1914(大正3)年に開園し、台湾最古の歴史を誇るのが台北市立動物園だが、1936(昭和11)年の開園以来、移転することなく同じ場所で歴史をつないできた最古の動物園が新竹市立動物園だ。上野動物園や多摩動物公園で主に大型類人猿の飼育を担当し、現在、認定NPO法人ボルネオ保全トラスト・ジャパン理事長および日本オランウータン・リサーチセンター代表として大学などで類人猿の保護、啓蒙活動を行う黒鳥英俊氏が台北動物園に続き新竹動物園の魅力に迫る。

駅前の一等地にある新竹市立動物園

台湾・新竹市は台北の空の玄関口でもある台湾桃園国際空港から南西約60キロメートル、車ならば約1時間という近さに位置します。この「新竹市」は現地での一般的な発音では「Xīn zhú shì」なので、日本人の耳には「しんじゅう・し」と聞こえますので、ドキッとする人もいるかもしれません。ただ桃園空港に到着した旅行客の多くは、新竹とは正反対の台北に行ってしまうので、観光客などは、ここに大きな都市があることに気づかないケースがほとんどです。

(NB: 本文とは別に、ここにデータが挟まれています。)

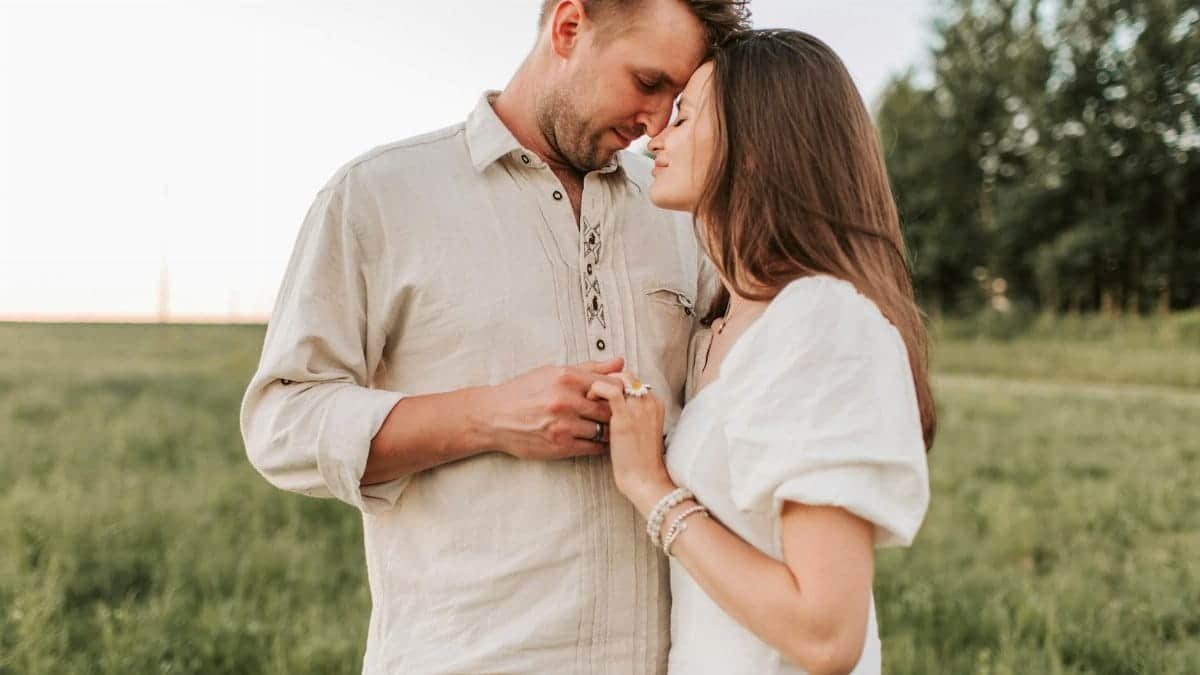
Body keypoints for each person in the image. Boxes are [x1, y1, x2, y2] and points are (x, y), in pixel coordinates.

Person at [240, 1, 749, 672]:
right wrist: (488, 415)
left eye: (676, 99)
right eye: (647, 82)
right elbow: (281, 421)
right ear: (569, 27)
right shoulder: (380, 196)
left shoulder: (683, 209)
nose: (656, 122)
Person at [587, 30, 936, 675]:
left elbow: (826, 635)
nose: (654, 136)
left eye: (684, 115)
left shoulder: (823, 322)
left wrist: (651, 488)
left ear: (756, 149)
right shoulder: (725, 318)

ビジネスマンにとって新竹市は、今を時めくITや半導体関連企業が集中する、台湾のシリコンバレー分野においての最重要エリアです。が、そこはやはり台湾。他の主要都市と同様、日本統治時代の面影を色濃く残す歴史ある都市でもあります。

日本統治時代の新竹州庁(現新竹市政府庁舎)正面=2017年8月(筆者提供)

今回取り上げる新竹市立動物園(以下、新竹動物園)は、なんと在来線新竹駅から目と鼻の距離、よくある「駅前なんとか」というCMではありませんが、まさに「駅前動物園」と呼びたくなる距離感なのです。

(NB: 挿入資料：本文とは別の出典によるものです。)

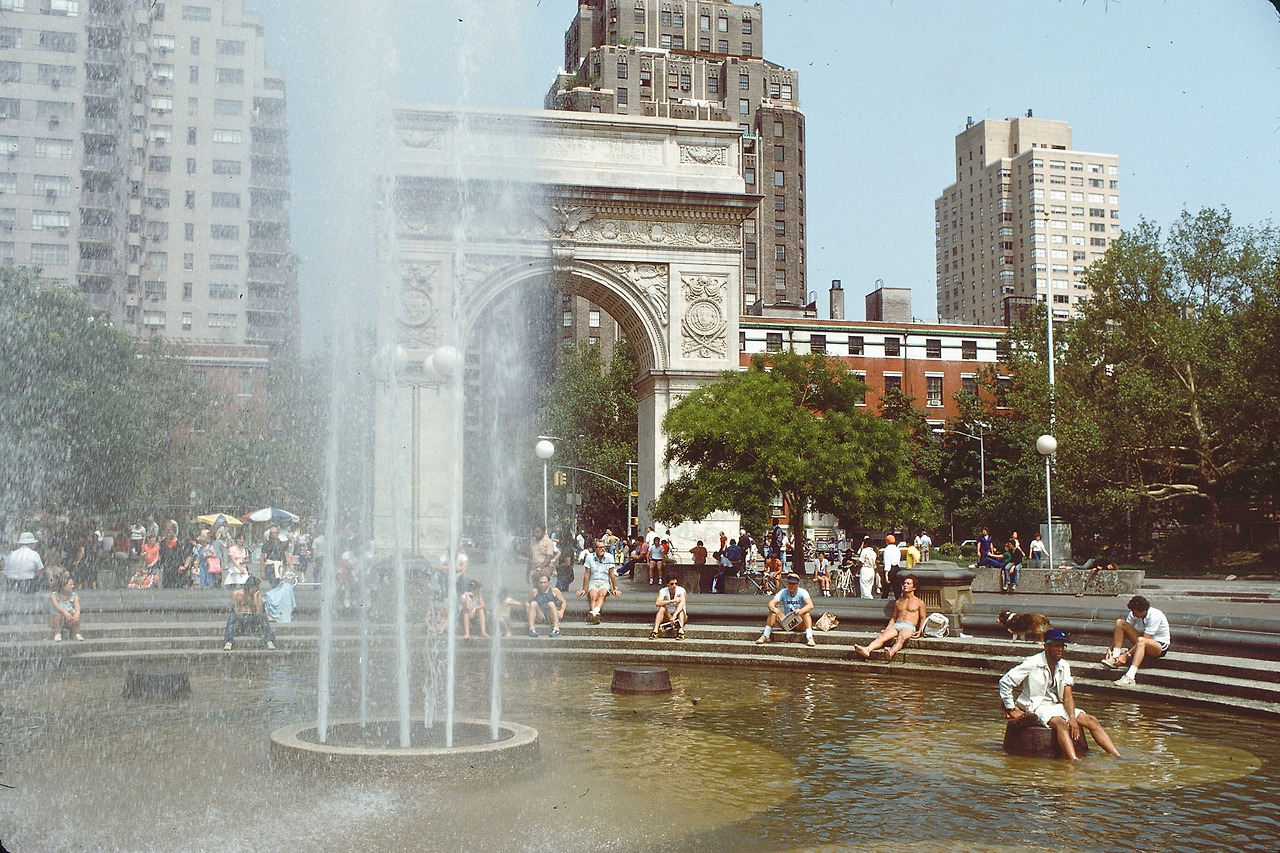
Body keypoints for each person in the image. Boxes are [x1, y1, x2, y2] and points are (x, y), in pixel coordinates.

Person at [999, 628, 1121, 760]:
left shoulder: (1064, 665)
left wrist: (1072, 717)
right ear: (1046, 646)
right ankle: (1074, 760)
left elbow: (1067, 696)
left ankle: (1117, 756)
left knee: (1092, 720)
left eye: (1062, 646)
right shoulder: (1032, 662)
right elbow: (1005, 682)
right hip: (1036, 706)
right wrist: (1011, 708)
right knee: (1061, 723)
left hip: (1056, 704)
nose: (1060, 650)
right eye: (1056, 646)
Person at [854, 575, 927, 661]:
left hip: (909, 626)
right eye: (904, 583)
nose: (905, 585)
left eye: (908, 583)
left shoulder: (919, 602)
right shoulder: (898, 602)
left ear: (914, 587)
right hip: (897, 624)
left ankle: (891, 652)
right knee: (882, 636)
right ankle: (867, 649)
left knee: (901, 637)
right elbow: (894, 617)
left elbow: (923, 618)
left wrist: (920, 631)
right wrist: (887, 628)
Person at [1104, 594, 1171, 686]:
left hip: (1159, 646)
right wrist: (1111, 648)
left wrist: (1126, 655)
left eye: (1135, 612)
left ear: (1142, 611)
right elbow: (1123, 630)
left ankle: (1130, 677)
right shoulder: (1134, 613)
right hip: (1143, 641)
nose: (1133, 614)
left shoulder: (1155, 616)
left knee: (1141, 640)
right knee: (1120, 623)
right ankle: (1115, 658)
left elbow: (1145, 639)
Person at [754, 573, 816, 647]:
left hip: (799, 622)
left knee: (806, 613)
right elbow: (771, 603)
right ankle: (765, 635)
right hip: (787, 621)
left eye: (793, 584)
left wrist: (800, 611)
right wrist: (772, 607)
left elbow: (810, 605)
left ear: (798, 584)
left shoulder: (803, 592)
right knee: (773, 612)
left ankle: (809, 637)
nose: (791, 585)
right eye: (789, 583)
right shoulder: (783, 591)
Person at [223, 575, 276, 651]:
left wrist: (255, 598)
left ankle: (269, 641)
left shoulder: (257, 595)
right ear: (252, 587)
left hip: (252, 619)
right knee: (232, 616)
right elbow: (233, 608)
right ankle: (229, 642)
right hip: (240, 619)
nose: (258, 588)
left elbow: (259, 611)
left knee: (263, 616)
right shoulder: (237, 594)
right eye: (257, 587)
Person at [578, 538, 620, 624]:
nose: (603, 549)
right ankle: (595, 615)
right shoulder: (590, 557)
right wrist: (584, 588)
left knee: (601, 594)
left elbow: (612, 574)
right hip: (593, 581)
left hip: (604, 581)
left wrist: (615, 588)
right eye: (600, 547)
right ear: (595, 549)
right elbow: (587, 574)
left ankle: (594, 613)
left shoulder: (609, 557)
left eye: (604, 547)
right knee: (593, 597)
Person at [49, 572, 83, 642]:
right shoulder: (54, 595)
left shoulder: (74, 596)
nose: (73, 586)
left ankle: (76, 633)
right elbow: (57, 606)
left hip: (69, 619)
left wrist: (77, 614)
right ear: (63, 586)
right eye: (70, 585)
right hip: (57, 619)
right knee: (58, 614)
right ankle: (57, 633)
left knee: (74, 612)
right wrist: (65, 613)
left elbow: (77, 606)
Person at [881, 535, 903, 599]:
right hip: (897, 568)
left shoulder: (887, 550)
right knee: (897, 588)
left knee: (886, 588)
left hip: (890, 569)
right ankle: (899, 600)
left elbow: (887, 562)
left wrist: (886, 574)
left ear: (887, 541)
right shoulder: (897, 549)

周囲を清華大学や陽明交通大学などに囲まれた公園エリア内に位置するこの新竹動物園は1936(昭和11)年に開園しました。

台湾で最古の歴史を持つ動物園といえば前回まで取り上げた1914(大正3)年開園の台北動物園(円山動物園)ですが、台北動物園は1986年、手狭になった中山区の円山公園内から現在の文山区木柵に移転したため、園の施設自体の歴史では1936年(昭和11)に開園した当時から駅前にあるこの新竹動物園こそが台湾でもっとも古い動物園施設といえます。それゆえ園内を歩くと古い動物舎や、日本統治時代の石造物などをみることができました。

 

戦前、戦後、繰り返した荒廃と復興

新竹動物園は日本統治時代からとても活気に満ちていました。動物も充実し、多くの人が訪れて、充実した時代であったとの記録があります。

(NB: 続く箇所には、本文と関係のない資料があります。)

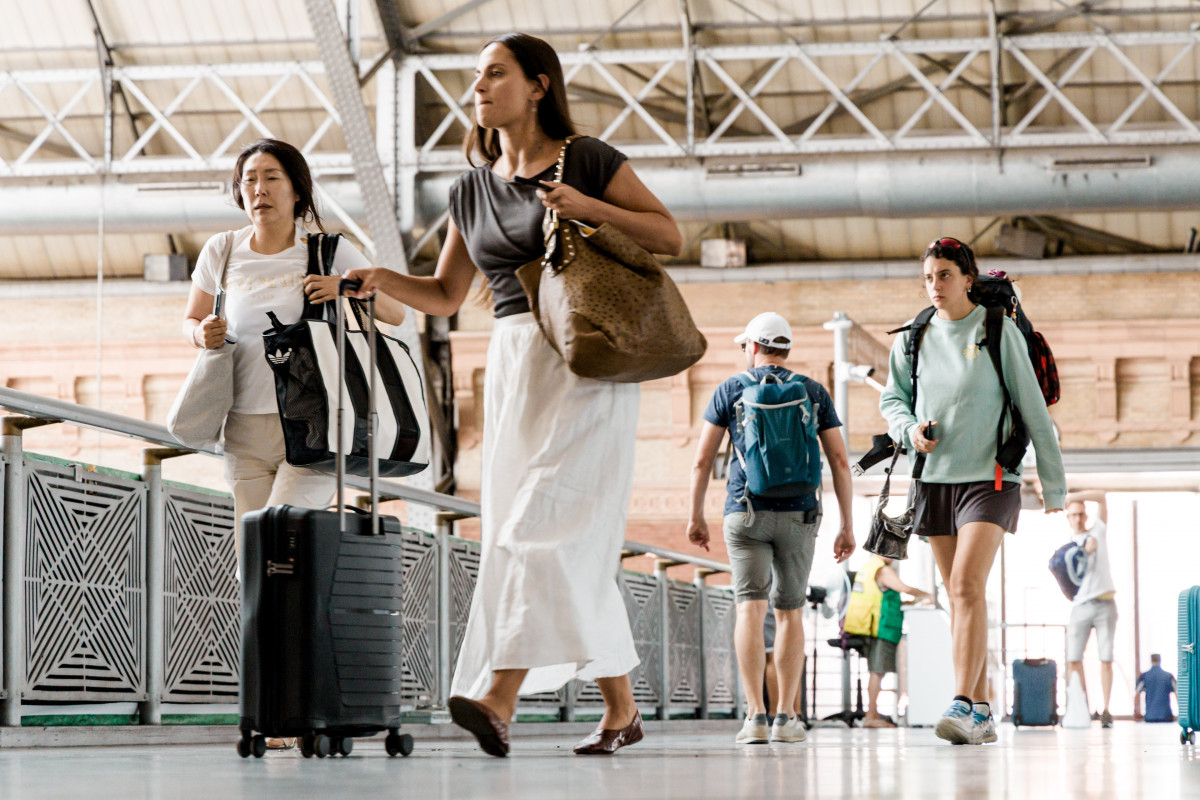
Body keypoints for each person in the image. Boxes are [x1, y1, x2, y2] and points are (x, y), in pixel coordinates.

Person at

戦後の混乱期に施設は荒廃し、動物も台北動物園にひきとられましたが1953年に再び動物園としての姿を取り戻します。そのきっかけをつくったのが日本在住の台湾人実業家、何国華氏で、ツキノワグマやゾウなど数多くの動物を購入して日本から新竹動物園に寄贈するなど、長くこの動物園の安定した発展を助けたそうです。

しかし、その後の動物園は飼育や繁殖も思うようにいかず、時間の経過とともに動物数の減少が見られ、一般入園者数も減少し続けていました。

そこで2017年5月、新竹市は新竹公園再生プロジェクトに伴う改修のため全面休園し、新しい動物園へと改修工事に入りました。